San Diego’s biotech community, for one, has come to embrace the Japan Airlines flight and even credits it, in part, with helping raise the region’s profile as a major biotech hub.
“Between the time the flight initiated and today, we have brought 50 companies from Japan into our membership and opened an office in Tokyo,” said Joe Panetta, president of Biocom, a life science trade group based in San Diego. “We’ve made a big effort to create more visibility about what’s happening in biotech but that’s been facilitated by the fact we have nonstop flights that make it easier for Japanese business people to come here to San Diego.”
David Enloe CEO of biotech drug manufacturer Althea in San Diego, said the Tokyo flight has been invaluable for the executives coming here from the Japan-based company that purchased Althea four years ago. He said he was pleased to hear about the Edelweiss flight, given that so many major pharmaceutical companies are located near Zurich.
Still, San Diego’s connectivity across the U.S. and globe could be better, Enlowe admits.
☆ ☆ ☆ ☆
_Instructions for the task_
Write out the full text about San Diego's biotech community and its Japan Airlines flight, word for word. The records play no part in this work.
☆ ☆ ☆ ☆
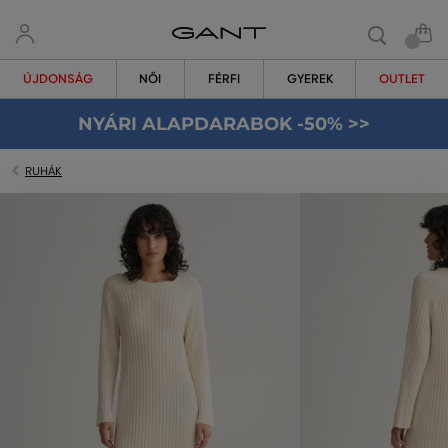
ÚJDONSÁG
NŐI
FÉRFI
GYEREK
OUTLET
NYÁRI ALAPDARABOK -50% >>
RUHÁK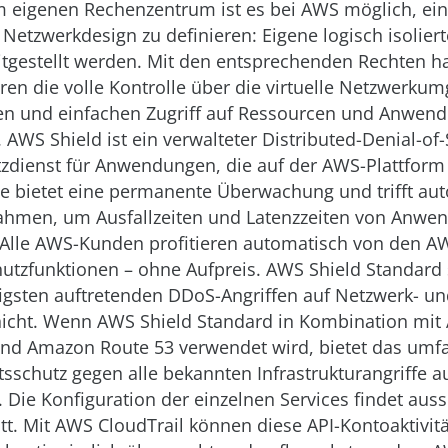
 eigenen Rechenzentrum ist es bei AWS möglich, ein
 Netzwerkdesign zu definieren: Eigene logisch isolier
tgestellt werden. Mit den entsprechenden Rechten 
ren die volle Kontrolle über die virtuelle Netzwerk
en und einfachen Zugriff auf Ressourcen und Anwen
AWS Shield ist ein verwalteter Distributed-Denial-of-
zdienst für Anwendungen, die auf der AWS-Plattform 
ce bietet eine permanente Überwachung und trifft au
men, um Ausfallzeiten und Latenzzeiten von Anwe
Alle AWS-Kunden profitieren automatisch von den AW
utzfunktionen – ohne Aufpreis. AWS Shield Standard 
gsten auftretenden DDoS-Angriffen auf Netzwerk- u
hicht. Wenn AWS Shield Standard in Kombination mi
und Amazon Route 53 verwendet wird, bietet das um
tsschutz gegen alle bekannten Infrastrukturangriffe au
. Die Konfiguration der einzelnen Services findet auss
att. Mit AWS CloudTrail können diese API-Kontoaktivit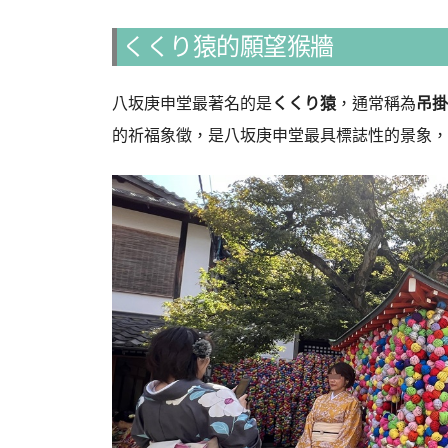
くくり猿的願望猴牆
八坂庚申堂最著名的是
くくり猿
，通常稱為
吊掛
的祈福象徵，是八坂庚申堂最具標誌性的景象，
☆ ☆ ☆ ☆
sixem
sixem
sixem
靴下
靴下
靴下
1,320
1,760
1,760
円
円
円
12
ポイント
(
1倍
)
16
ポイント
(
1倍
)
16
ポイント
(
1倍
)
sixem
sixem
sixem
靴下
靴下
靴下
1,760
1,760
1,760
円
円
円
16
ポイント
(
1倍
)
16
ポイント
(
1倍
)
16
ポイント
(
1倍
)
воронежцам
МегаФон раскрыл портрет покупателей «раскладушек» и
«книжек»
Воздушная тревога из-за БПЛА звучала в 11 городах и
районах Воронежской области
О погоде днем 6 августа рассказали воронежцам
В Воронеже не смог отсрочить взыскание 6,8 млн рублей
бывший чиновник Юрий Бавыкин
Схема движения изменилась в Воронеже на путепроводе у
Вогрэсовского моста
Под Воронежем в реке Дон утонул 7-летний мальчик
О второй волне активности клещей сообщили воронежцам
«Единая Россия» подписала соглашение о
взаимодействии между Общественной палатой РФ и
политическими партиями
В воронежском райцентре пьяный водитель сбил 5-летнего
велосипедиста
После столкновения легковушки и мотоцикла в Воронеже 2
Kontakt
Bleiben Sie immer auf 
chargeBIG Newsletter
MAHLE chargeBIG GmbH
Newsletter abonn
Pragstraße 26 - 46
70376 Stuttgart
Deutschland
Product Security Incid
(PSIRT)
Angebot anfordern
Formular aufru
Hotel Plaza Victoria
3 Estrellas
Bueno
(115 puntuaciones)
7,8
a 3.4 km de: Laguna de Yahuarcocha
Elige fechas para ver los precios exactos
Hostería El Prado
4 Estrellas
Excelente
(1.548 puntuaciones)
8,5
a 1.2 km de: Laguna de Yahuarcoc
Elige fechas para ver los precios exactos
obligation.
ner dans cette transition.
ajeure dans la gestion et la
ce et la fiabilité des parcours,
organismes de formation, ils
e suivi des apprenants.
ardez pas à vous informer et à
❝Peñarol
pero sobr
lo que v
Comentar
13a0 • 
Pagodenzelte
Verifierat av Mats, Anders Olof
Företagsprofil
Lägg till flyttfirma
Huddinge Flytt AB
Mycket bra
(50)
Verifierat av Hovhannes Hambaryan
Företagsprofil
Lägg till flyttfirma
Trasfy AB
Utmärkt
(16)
☆ ☆ ☆ ☆
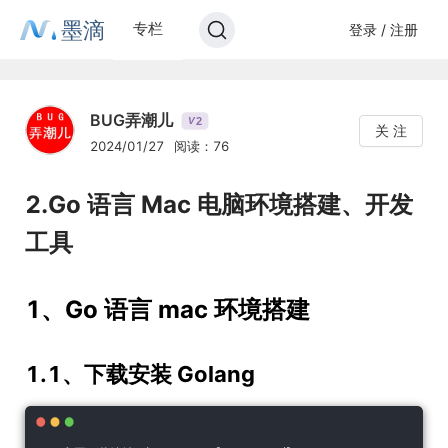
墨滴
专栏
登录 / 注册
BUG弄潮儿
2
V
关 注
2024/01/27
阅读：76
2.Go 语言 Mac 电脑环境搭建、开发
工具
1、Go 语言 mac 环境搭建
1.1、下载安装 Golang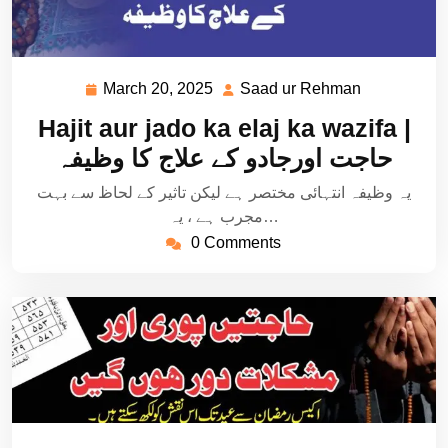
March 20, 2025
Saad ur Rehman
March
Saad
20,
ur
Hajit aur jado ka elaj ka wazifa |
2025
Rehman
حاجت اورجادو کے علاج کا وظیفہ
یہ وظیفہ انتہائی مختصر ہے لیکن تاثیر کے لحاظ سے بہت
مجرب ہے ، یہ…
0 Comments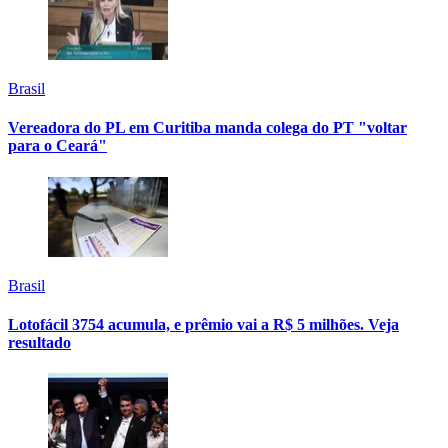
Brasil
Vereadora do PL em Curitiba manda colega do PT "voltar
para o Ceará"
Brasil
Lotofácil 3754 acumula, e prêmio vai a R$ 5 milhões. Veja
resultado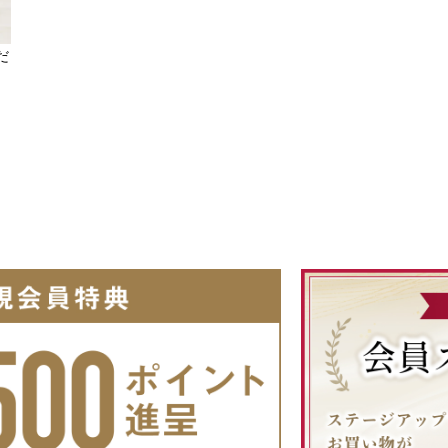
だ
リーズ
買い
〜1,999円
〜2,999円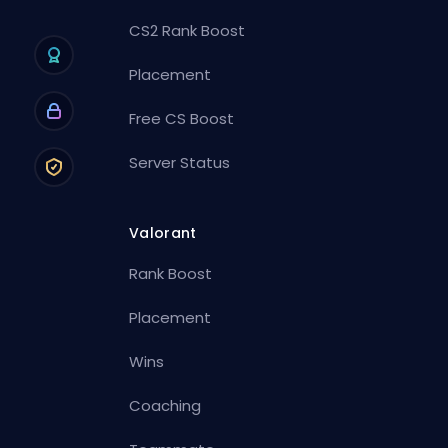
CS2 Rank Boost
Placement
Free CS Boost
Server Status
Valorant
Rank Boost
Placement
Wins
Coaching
☆ ☆ ☆ ☆
_Finished task_
San Diego’s biotech community, for one, has come to embrace the Japan Airlines flight and even credits it, in part, with helping raise the region’s profile as a major biotech hub.
“Between the time the flight initiated and today, we have brought 50 companies from Japan into our membership and opened an office in Tokyo,” said Joe Panetta, president of Biocom, a life science trade group based in San Diego. “We’ve made a big effort to create more visibility about what’s happening in biotech but that’s been facilitated by the fact we have nonstop flights that make it easier for Japanese business people to come here to San Diego.”
David Enloe CEO of biotech drug manufacturer Althea in San Diego, said the Tokyo flight has been invaluable for the executives coming here from the Japan-based company that purchased Althea four years ago. He said he was pleased to hear about the Edelweiss flight, given that so many major pharmaceutical companies are located near Zurich.
Still, San Diego’s connectivity across the U.S. and globe could be better, Enlowe admits.